Influenza aviaire : point de situation en Haute-Vienne

 
 

La situation liée à l’épizootie d’influenza aviaire hautement pathogène est actuellement très évolutive : d’ores et déjà présente en Nouvelle-Aquitaine, elle est désormais formellement identifiée en Dordogne. Une suspicion forte est en cours d’investigation sur la commune de Lanouaille en Dordogne. En conséquence, deux communes de la Haute-Vienne sont en Zone de contrôle temporaire (ZCT), celle de Saint-Yrieix-la-Perche et celle de Glandon. Un arrêté préfectoral de zonage qui définit les mesures à mettre en œuvre vient d’être pris pour la zone de contrôle temporaire.

1. Mesures concernant les professionnels

En conformité avec les mesures prises en Dordogne, il s’agit de bloquer les risques d’extension par les mouvements d’oiseaux, le temps que la suspicion soit infirmée ou confirmée.

Les principales mesures sont les suivantes :

Les mouvements des oiseaux sont interdits sauf dérogation accordé par la DDETSPP et sous réserve de transport direct et de mise en place de mesures de biosécurité.

Il est instamment demandé à toutes personnes étrangères aux sites d’élevage de ne pas y pénétrer, ni de circuler aux abords, afin de ne pas contribuer à la diffusion de ce virus extrêmement volatile et pathogène pour toutes les espèces d’oiseaux.

2. Mesures concernant les particuliers

Protection des basses-cours des particuliers :

Il est aussi demandé aux propriétaires privés de basse-cours à utilisation non commerciale d’impérativement mettre en place les mesures suivantes :

  • confiner les volailles ou mettre en place des filets de protection sur la basse-cour ;
  • exercer une surveillance quotidienne des animaux.

Si une mortalité anormale est constatée : conserver les cadavres dans un réfrigérateur en les isolant et en les protégeant et contactez votre vétérinaire ou la direction départementale en charge de la protection des populations.
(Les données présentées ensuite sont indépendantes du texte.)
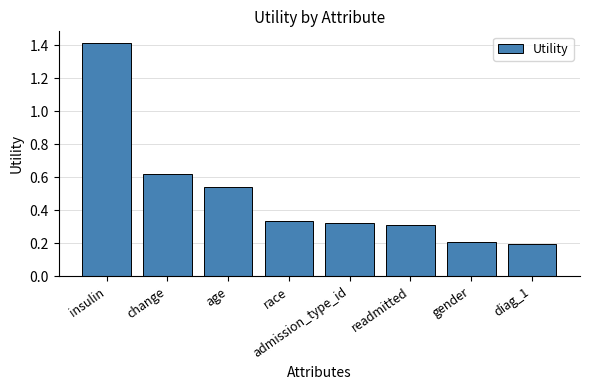

What is the label of the 4th bar from the right?

admission_type_id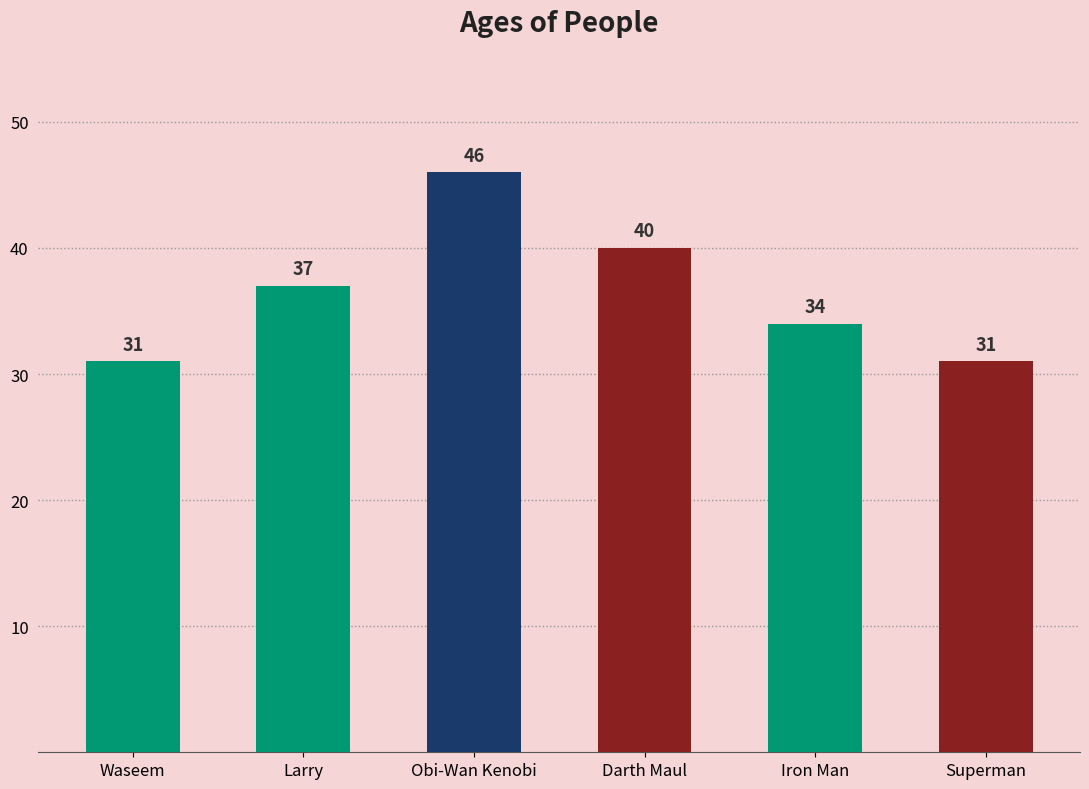

What is the sum of all values?

219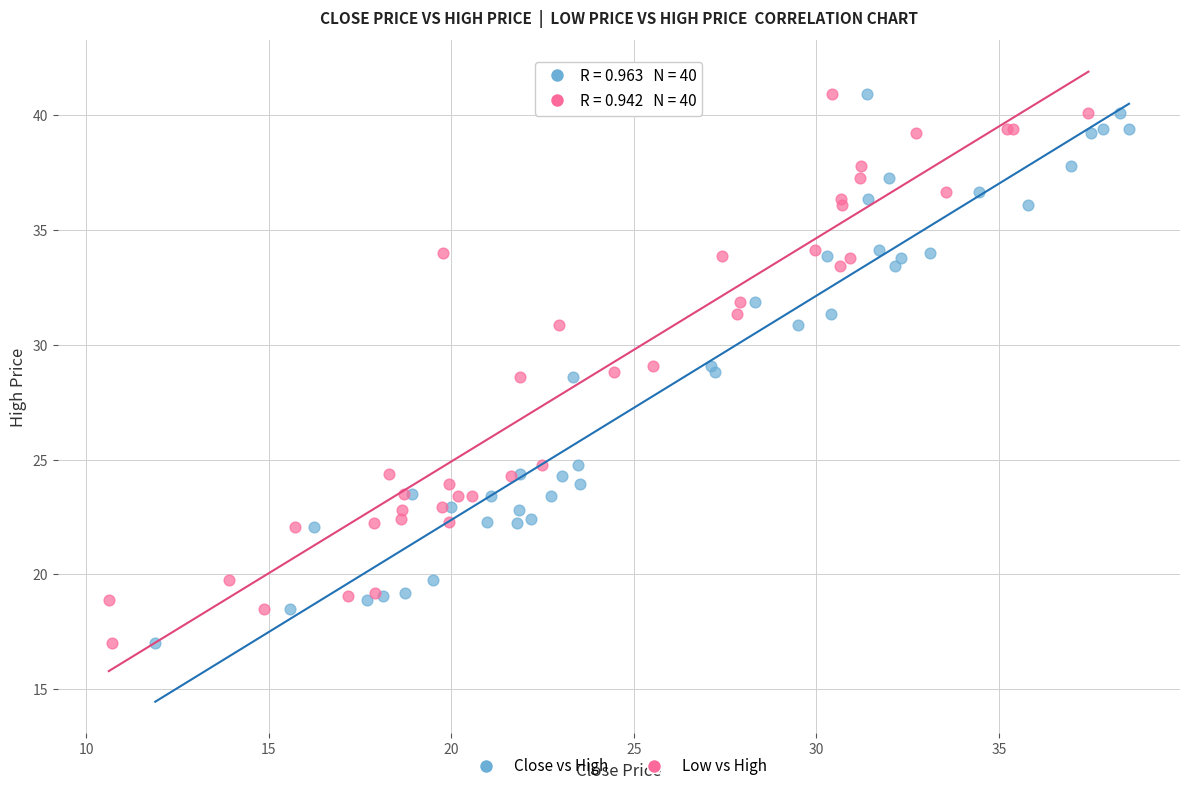

What are all the series names shown in the legend?

Close vs High, Low vs High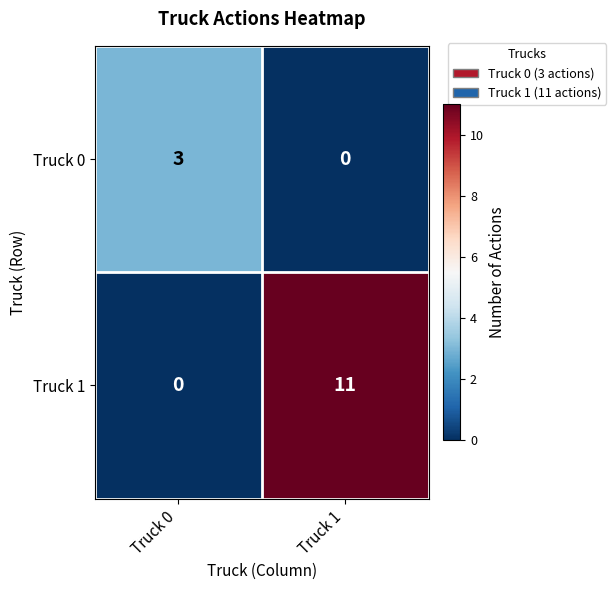

What is the difference between the maximum and minimum values in the Truck 1 series?

11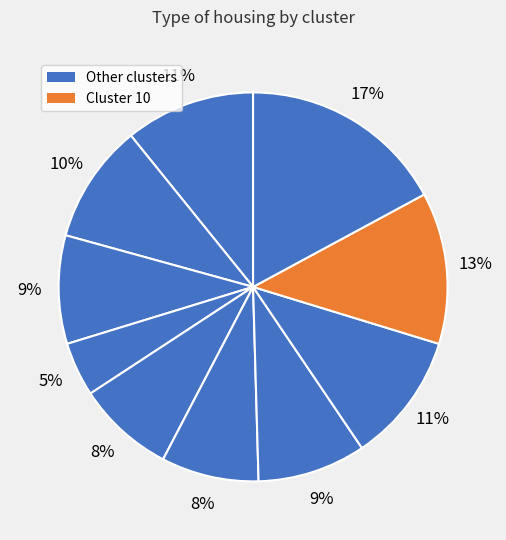

How many slices are in this pie chart?

10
Rappel des mesures applicables en tout temps pour les particuliers :

  • protéger votre stock d’aliments des oiseaux sauvages, ainsi que l’accès à l’approvisionnement en aliments et en eau de boisson de vos volailles ;
  • éviter tout contact direct entre les volailles de votre basse-cour et des oiseaux sauvages ou d’autres volailles d’un élevage professionnel ;
  • ne pas vous rendre dans un autre élevage de volailles sans précaution particulière ;
  • protéger et entreposer la litière neuve à l’abri de l’humidité et de toute contamination sans contact possible avec des cadavres. Si les fientes et fumiers sont compostés à proximité de la basse-cour, ils ne doivent pas être transportés en dehors de l’exploitation avant une période de stockage de 2 mois. Au-delà de cette période, l’épandage est possible ;
  • réaliser un nettoyage régulier des bâtiments et du matériel utilisé pour votre basse-cour et ne jamais utiliser d’eaux de surface : eaux de mare, de ruisseau, de pluie collectée pour le nettoyage de votre élevage.

Pour plus d’informations, les personnes concernées peuvent consulter le site internet du m inistère de l’Agriculture et de l’alimentation .

L’État sera présent aux côtés des éleveurs concernés : leurs pertes seront compensées dans le respect des réglementations européennes et nationales. La France, comme de nombreux pays européens, est confrontée depuis plusieurs semaines à un épisode d’Influenza aviaire hautement pathogène (IAHP).

Ce virus atteint exclusivement les oiseaux, circulant dans la faune sauvage et se manifestant à l’occasion des migrations. Il n’est ni transmissible à l’homme par voie directe, ni par la consommation de viande d’origine aviaire, œufs, foie gras et plus généralement de tout produit alimentaire.